• _TEXTE EXTRAIT_
────────────────────────────────────────
M. le président.--Expliquez-vous.

Le témoin.--Voilà, mon colonel... Je m'embêtais le 1er janvier au poste du canal Saint-Martin, poste peu récréatif au point de vue du vent qui vous coupe la figure et des particuliers qui descendent de la barrière en faisant des zigzags et en nécessitant par leurs cris et autres déportements l'intervention du caporal et de la patrouille... J'étais donc là à murmurer crânement, je puis le dire, et à trouver que le coquin de sort m'envoyait de fichues étrennes, lorsqu'un cafetier tout effarouché vient nous dire qu'un Bédouin mettait son établissement sens dessus dessous.

Nous courons au pas de charge à l'endroit susdit, moi, le petit Normand et Briquet, mon voisin de lit... Qué que nous voyons?... Bourjot, le criminel ci-inclus... il voulait empêcher, à lui tout seul, plusieurs autres citoyens de pincer leur partie de carambolage et faisait la garde autour du billard avec une queue à procédé sur les épaules... Il avait bu plus d'une bouteille et paraissait légèrement ému... Nous le sommons de débarrasser le tapis vert... il nous envoie promener... nous le sommons de nous suivre au poste... il nous envoie derechef là où vous savez... Alors nous l'empoignons... il se révolutionne et fait pour 5 francs 75 centimes de casse qu'il paie incontinent avec un pourboire pour la fille... En voilà un bon garçon!...

M. le président.--Mais les coups que vous auriez reçus?...

Le témoin.--Ça va venir... je ne suis pas pressé. (On rit.) Pour lors, nous l'insérons au violon. Mais, avant d'y entrer, il se tourne comme ça vers moi... je le tenais par le bras gauche... et il me dit: «Vous, si jamais je vous rencontre derrière un mur, je vous décorerai avec une pomme de terre.» (Hilarité.) Il faut lui pardonner... c'est le vin à douze qui parlait pour lui. C'est un fameux bon garçon, allez!
────────────────────────────────────────
• _DONNÉES ENREGISTRÉES_
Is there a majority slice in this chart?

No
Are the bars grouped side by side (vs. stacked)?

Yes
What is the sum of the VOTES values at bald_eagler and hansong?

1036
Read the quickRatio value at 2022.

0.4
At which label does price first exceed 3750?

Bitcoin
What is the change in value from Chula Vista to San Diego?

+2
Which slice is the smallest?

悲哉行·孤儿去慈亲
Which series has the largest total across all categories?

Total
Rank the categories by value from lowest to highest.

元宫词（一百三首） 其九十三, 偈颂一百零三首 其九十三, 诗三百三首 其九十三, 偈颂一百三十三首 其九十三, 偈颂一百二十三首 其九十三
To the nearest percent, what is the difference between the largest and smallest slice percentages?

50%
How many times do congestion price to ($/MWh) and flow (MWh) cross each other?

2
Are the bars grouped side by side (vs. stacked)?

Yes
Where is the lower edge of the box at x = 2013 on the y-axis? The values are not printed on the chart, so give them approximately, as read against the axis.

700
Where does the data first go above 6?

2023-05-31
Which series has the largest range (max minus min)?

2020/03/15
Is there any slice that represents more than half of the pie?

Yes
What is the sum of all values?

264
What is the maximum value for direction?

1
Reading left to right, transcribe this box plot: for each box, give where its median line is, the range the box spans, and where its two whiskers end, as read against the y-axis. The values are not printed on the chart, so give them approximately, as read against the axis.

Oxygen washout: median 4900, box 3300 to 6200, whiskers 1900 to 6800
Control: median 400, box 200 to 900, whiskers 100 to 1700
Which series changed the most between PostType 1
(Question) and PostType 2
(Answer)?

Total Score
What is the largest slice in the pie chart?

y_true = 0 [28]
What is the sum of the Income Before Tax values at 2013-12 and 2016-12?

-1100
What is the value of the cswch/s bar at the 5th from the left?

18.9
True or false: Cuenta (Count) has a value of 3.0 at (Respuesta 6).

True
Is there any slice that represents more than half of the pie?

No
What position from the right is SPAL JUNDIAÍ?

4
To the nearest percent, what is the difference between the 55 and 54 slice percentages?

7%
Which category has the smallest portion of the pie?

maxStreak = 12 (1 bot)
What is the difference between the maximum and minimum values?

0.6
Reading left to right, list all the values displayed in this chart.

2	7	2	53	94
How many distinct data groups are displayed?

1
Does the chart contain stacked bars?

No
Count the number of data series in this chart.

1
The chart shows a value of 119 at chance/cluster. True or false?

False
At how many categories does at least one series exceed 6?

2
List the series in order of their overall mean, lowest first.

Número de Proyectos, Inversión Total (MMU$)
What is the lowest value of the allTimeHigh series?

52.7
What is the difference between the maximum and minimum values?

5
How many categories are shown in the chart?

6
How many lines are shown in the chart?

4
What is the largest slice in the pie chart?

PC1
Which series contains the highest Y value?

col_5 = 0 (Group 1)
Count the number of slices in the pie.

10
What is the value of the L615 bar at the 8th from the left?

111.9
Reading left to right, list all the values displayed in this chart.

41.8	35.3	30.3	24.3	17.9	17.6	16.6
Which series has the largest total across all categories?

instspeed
────────────────────────────────────────
• _TRAVAIL DEMANDÉ_
A: Recopiez le passage de la déposition qui commence par « M. le président.--Mais » et s'arrête après « bon garçon, allez! », en remplaçant « violon » par « cachot ».
B: D'après la déposition, quel est le montant de la casse que Bourjot a faite puis payée ?
C: Poursuivez, s'il vous plaît, la déposition du témoin après sa dernière phrase.
Les enregistrements ne servent à rien ici.

• _LISTE DES RÉPONSES_
A:
M. le président.--Mais les coups que vous auriez reçus?...

Le témoin.--Ça va venir... je ne suis pas pressé. (On rit.) Pour lors, nous l'insérons au cachot. Mais, avant d'y entrer, il se tourne comme ça vers moi... je le tenais par le bras gauche... et il me dit: «Vous, si jamais je vous rencontre derrière un mur, je vous décorerai avec une pomme de terre.» (Hilarité.) Il faut lui pardonner... c'est le vin à douze qui parlait pour lui. C'est un fameux bon garçon, allez!

B: 5 francs 75 centimes.

C:
M. le président.--Mais arrivez donc au fait principal.

Le témoin.--J'y arrive du pied gauche. Pour lors le caporal me plante de faction. J'étais tranquillement à flâner en long et en large, quand voilà Bourjot qui sort du corps de garde. L'autorité compétente l'envoyait dehors pour cuver son liquide. Il s'approche de moi, me passe la jambe, et me voilà tout de mon long par terre, avec mon fusil entre les jambes et mon schako derrière les épaules en guise d'oreiller. Bourjot aurait pu me repasser quelques taloches pendant que j'étais dans cette position humiliante et peu militaire. Mais bah! il filait son noeud à toute jambes; c'est un si bon garçon!

M. le président.--Vous êtes bien sûr qu'il ne vous a pas porté de coups?

Le témoin.--Pas le moindre. Un simple billet de parterre. Faites-lui bonne mesure, mon colonel... vrai, c'est un bon garçon.

Le tribunal, prenant en considération les bons antécédents de Bourjot et l'état d'ivresse dans lequel il se trouvait, ne le condamne qu'à 15 francs d'amende.